Dossier Post-marché

L’Europe peine à harmoniser le droit des titres

le 13/06/2013 L'AGEFI Hebdo

Les projets de réglementation sur le sujet doivent concilier des cultures juridiques différentes et des intérêts économiques parfois divergents.

Avec la systématisation des échanges de titres ou d’espèces servant de garantie dans le cadre de transactions financières, l’harmonisation du droit des titres revêt un intérêt croissant. La réflexion est engagée en Europe depuis 2004 avec le rapport Giovannini sur les barrières à abattre pour forger un espace unifié du post-marché. En 2008, la faillite de Lehman Brothers a rappelé que la nature du lien entre le propriétaire d’un titre et le teneur de compte devait être clarifiée, qu’il n’était pas simple de savoir quel est le véritable propriétaire d’un titre et quand. Depuis, l’usage du « collateral » s’est généralisé comme outil de protection contre le risque de crédit, dans les contrats de dérivés et surtout de financement. « De même, le projet T2S pose la question de la circulation des titres et de l’intégration du système, et le projet de directive CSD sur les dépositaires centraux milite en faveur d’un droit unique. Mais ces questions complexes restent l’apanage de combats d’experts et il manque une volonté politique pour favoriser l’émergence d’un consensus », analyse Vincent Lefèvre, directeur au département services financiers de Sopra Consulting.

Recherche d'un consensus

Si les dernières réflexions sont peut-être plus accommodantes avec le droit continental, un accord est encore loin : les débats doivent surmonter des antagonismes d’ordre culturel. « Alors que dans la conception anglo-saxonne, l’investisseur ne bénéficie pas d’un véritable droit de propriété, en France, le droit est très protecteur, les titres d’un investisseur ne sont pas fondus dans la comptabilité de la banque teneur de titres conservateur. Le propriétaire bénéficie d’un véritable droit de revendication, tandis que la banque est soumise à une obligation de restitution sauf en cas de partage contractuel des responsabilités pour les titres étrangers, indique Philippe Langlet, directeur juridique du pôle GIMS (Banque privée, Gestion d’actifs et Services aux investisseurs) chez Société Générale. Aux Etats-Unis, l’investisseur n’a qu’un droit de créance et la banque qu’une obligation de restitution à l’équivalent des titres, l’investisseur lui accordant parfois implicitement un droit de réutilisation. »

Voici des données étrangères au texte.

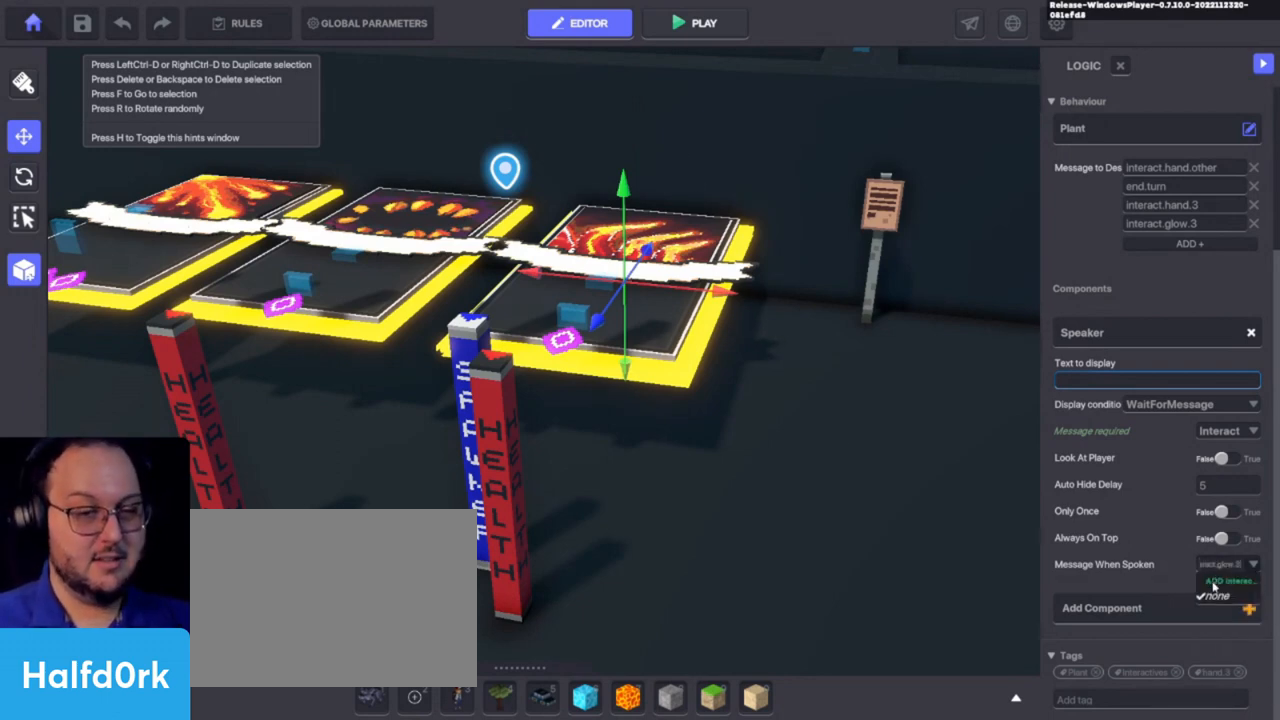
{"keys": [], "events": []}
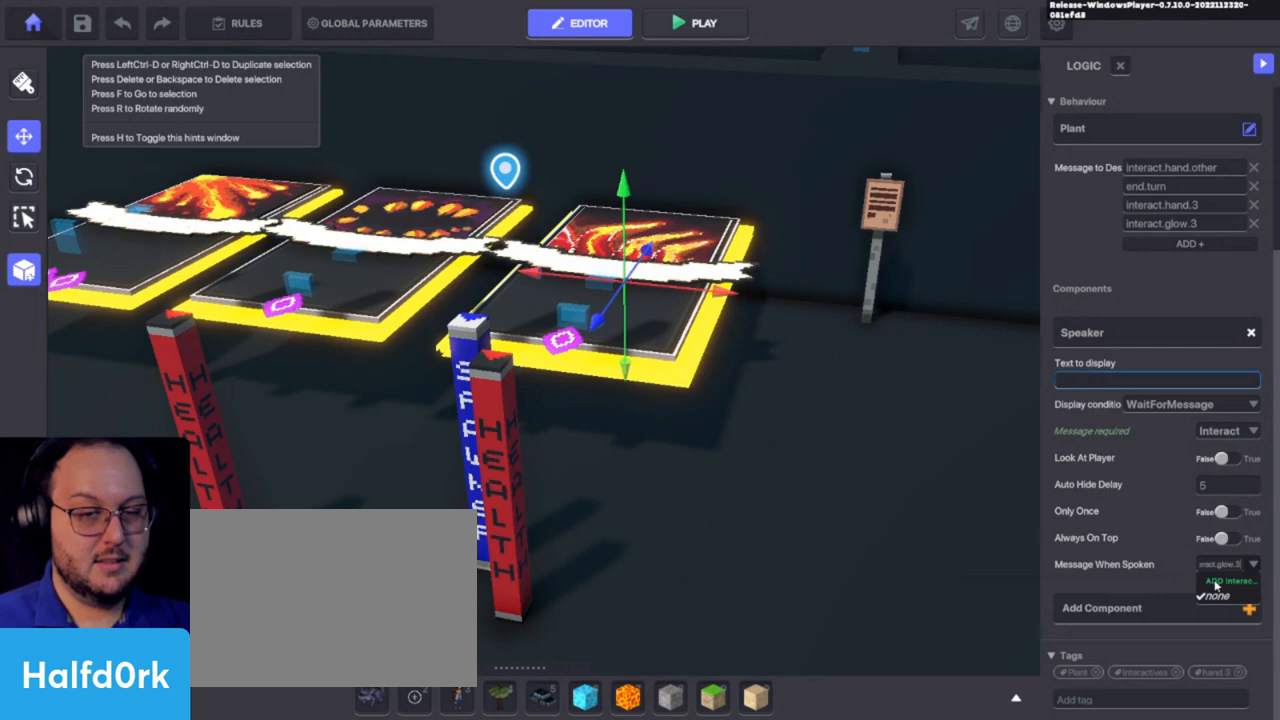
{"keys": [], "events": []}
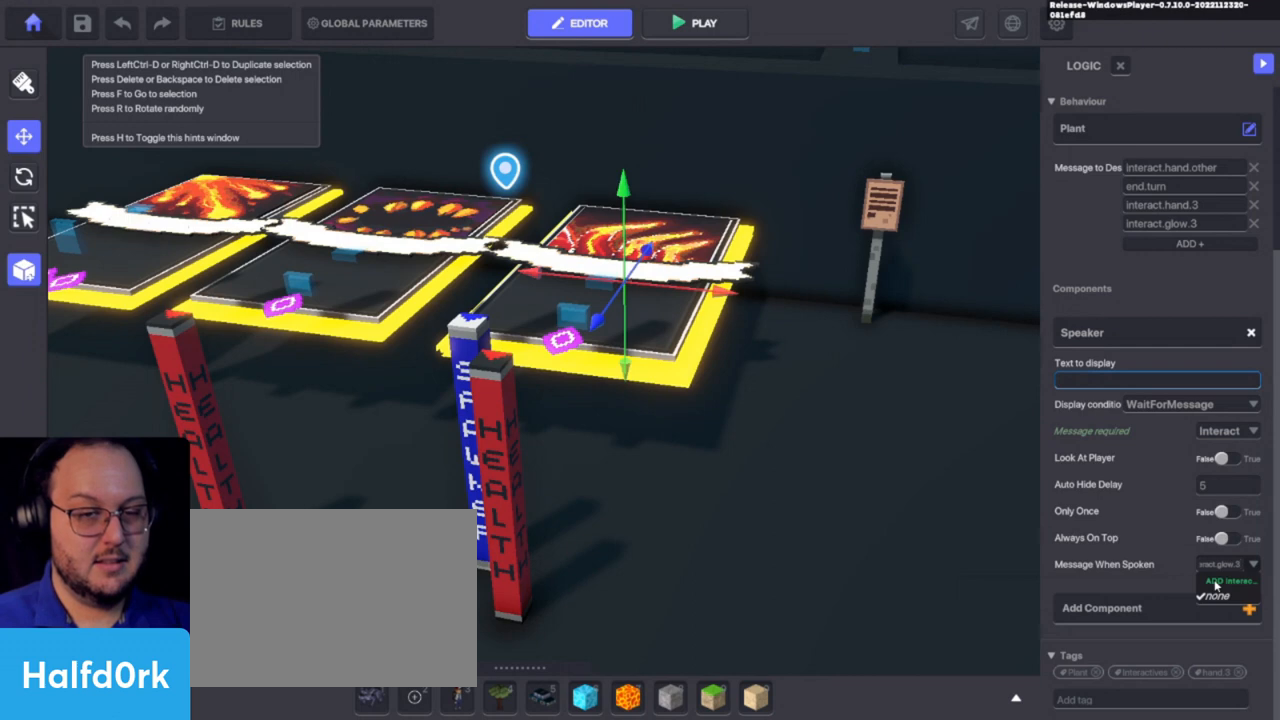
{"keys": [], "events": []}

Les deux textes en préparation touchant au droit des titres montrent la difficulté de la tâche. Ainsi, le projet de réglementation sur les dépositaires centraux (CSD) de mars 2012 soulève le sujet des activités autorisées de ces acteurs, des fonctions commerciales et de financement ou simplement, comme en France, de conservation des émissions, avec comptabilité des titres au compte des participants et réconciliation entre les émissions et les titres inscrits en compte. « Sur cette question, la recherche d’un consensus est toujours d’actualité en Europe, et les progrès en la matière sont mesurés », explique Philippe Goutay, avocat chez Freshfields.

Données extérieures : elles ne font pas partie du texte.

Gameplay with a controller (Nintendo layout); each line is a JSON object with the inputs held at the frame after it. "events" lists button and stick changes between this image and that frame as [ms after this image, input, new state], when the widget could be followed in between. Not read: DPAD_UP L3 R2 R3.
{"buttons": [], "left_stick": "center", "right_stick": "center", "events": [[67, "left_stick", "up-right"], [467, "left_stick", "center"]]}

Nouveau sujet dans les discussions, savoir quelle règle s’applique en cas de conflit de lois entre un dépositaire central et un participant soumis à un autre droit se révèle épineux. « Les débats butent sur la question du droit de propriété, dont la définition et le lieu de manifestation divergent selon les systèmes : elle se manifeste comme un droit de créance particulier dans les pays anglo-saxons alors que les systèmes juridiques continentaux privilégient la règle de localisation du compte de l’investisseur final réputé propriétaire, rappelle Philippe Goutay. L’examen de cette question pourrait être sorti du cadre CSDR, la Commission européenne estimant que ce sujet devrait plutôt être traité dans le projet européen de législation sur le droit des titres. »

Non sans susciter quelque émoi sur ce projet aussi. « Dans son 'position paper' du 15 mai dernier, la Commission a proposé d’appliquer aux effets patrimoniaux applicables aux titres la loi de l’émetteur, ce qui semble complètement contradictoire, cette solution ayant été écartée par le passé dans un relatif consensus ! La règle de la loi du lieu de situation du compte de titres de l’investisseur nous semble préférable car c’est là que le propriétaire exerce la plénitude de ses droits », relève Philippe Langlet.

Si les débats sont affaire d’experts, l’enjeu est bien réel pour l’avenir des places financières. « Les acteurs dont les règles serviraient de référence au nouveau droit des titres ayant un avantage par rapport à ceux qui devraient s’adapter, aucun ne veut céder », relate Philippe Goutay.